Exercise goal => Provide only the number of lines in the records below that include "word".

*** Input material

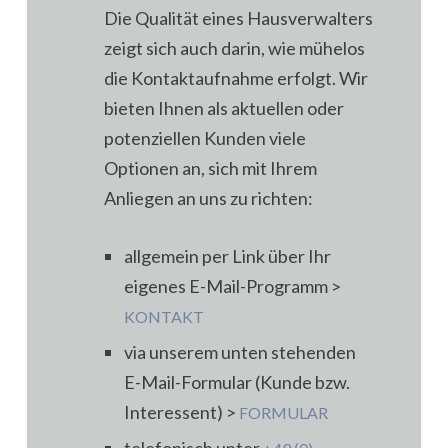
Die Qualität eines Hausverwalters
zeigt sich auch darin, wie mühelos
die Kontaktaufnahme erfolgt. Wir
bieten Ihnen als aktuellen oder
potenziellen Kunden viele
Optionen an, sich mit Ihrem
Anliegen an uns zu richten:
allgemein per Link über Ihr
eigenes E-Mail-Programm >
KONTAKT
via unserem unten stehenden
E-Mail-Formular (Kunde bzw.
Interessent) >
FORMULAR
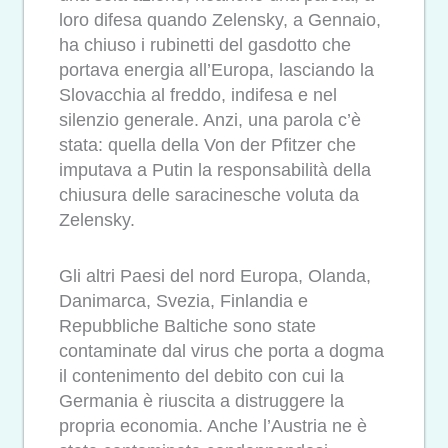
loro difesa quando Zelensky, a Gennaio,
ha chiuso i rubinetti del gasdotto che
portava energia all’Europa, lasciando la
Slovacchia al freddo, indifesa e nel
silenzio generale. Anzi, una parola c’è
stata: quella della Von der Pfitzer che
imputava a Putin la responsabilità della
chiusura delle saracinesche voluta da
Zelensky.
Gli altri Paesi del nord Europa, Olanda,
Danimarca, Svezia, Finlandia e
Repubbliche Baltiche sono state
contaminate dal virus che porta a dogma
il contenimento del debito con cui la
Germania è riuscita a distruggere la
propria economia. Anche l’Austria ne è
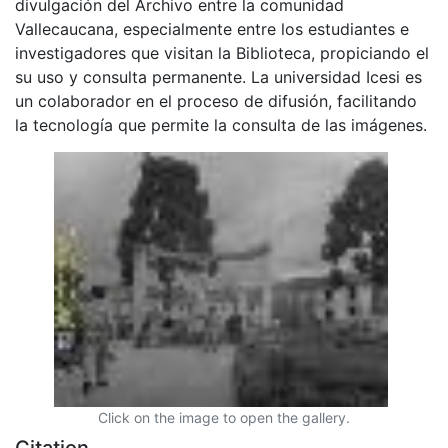
divulgación del Archivo entre la comunidad
Vallecaucana, especialmente entre los estudiantes e
investigadores que visitan la Biblioteca, propiciando el
su uso y consulta permanente. La universidad Icesi es
un colaborador en el proceso de difusión, facilitando
la tecnología que permite la consulta de las imágenes.
Click on the image to open the gallery.
Citation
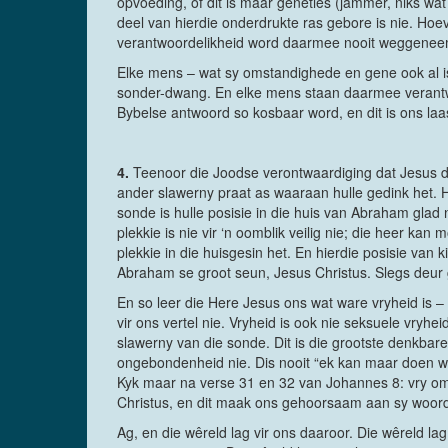
opvoeding, of dit is maar geneties (jammer, niks wat
deel van hierdie onderdrukte ras gebore is nie. Hoev
verantwoordelikheid word daarmee nooit weggenee
Elke mens – wat sy omstandighede en gene ook al i
sonder-dwang. En elke mens staan daarmee verantwoo
Bybelse antwoord so kosbaar word, en dit is ons laa
4.
Teenoor die Joodse verontwaardiging dat Jesus du
ander slawerny praat as waaraan hulle gedink het. H
sonde is hulle posisie in die huis van Abraham glad 
plekkie is nie vir ‘n oomblik veilig nie; die heer kan
plekkie in die huisgesin het. En hierdie posisie van 
Abraham se groot seun, Jesus Christus. Slegs deur g
En so leer die Here Jesus ons wat ware vryheid is – 
vir ons vertel nie. Vryheid is ook nie seksuele vry
slawerny van die sonde. Dit is die grootste denkbare
ongebondenheid nie. Dis nooit “ek kan maar doen wat 
Kyk maar na verse 31 en 32 van Johannes 8: vry om i
Christus, en dit maak ons gehoorsaam aan sy woor
Ag, en die wêreld lag vir ons daaroor. Die wêreld 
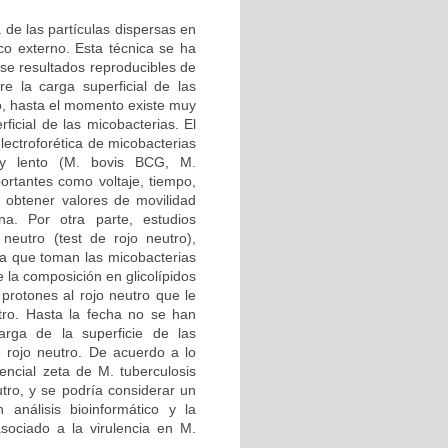
 de las partículas dispersas en
o externo. Esta técnica se ha
se resultados reproducibles de
re la carga superficial de las
go, hasta el momento existe muy
ficial de las micobacterias. El
electroforética de micobacterias
 y lento (M. bovis BCG, M.
rtantes como voltaje, tiempo,
sí obtener valores de movilidad
ana. Por otra parte, estudios
 neutro (test de rojo neutro),
oja que toman las micobacterias
 la composición en glicolípidos
 protones al rojo neutro que le
utro. Hasta la fecha no se han
arga de la superficie de las
e rojo neutro. De acuerdo a lo
tencial zeta de M. tuberculosis
utro, y se podría considerar un
análisis bioinformático y la
asociado a la virulencia en M.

******

Response for this exercise => 2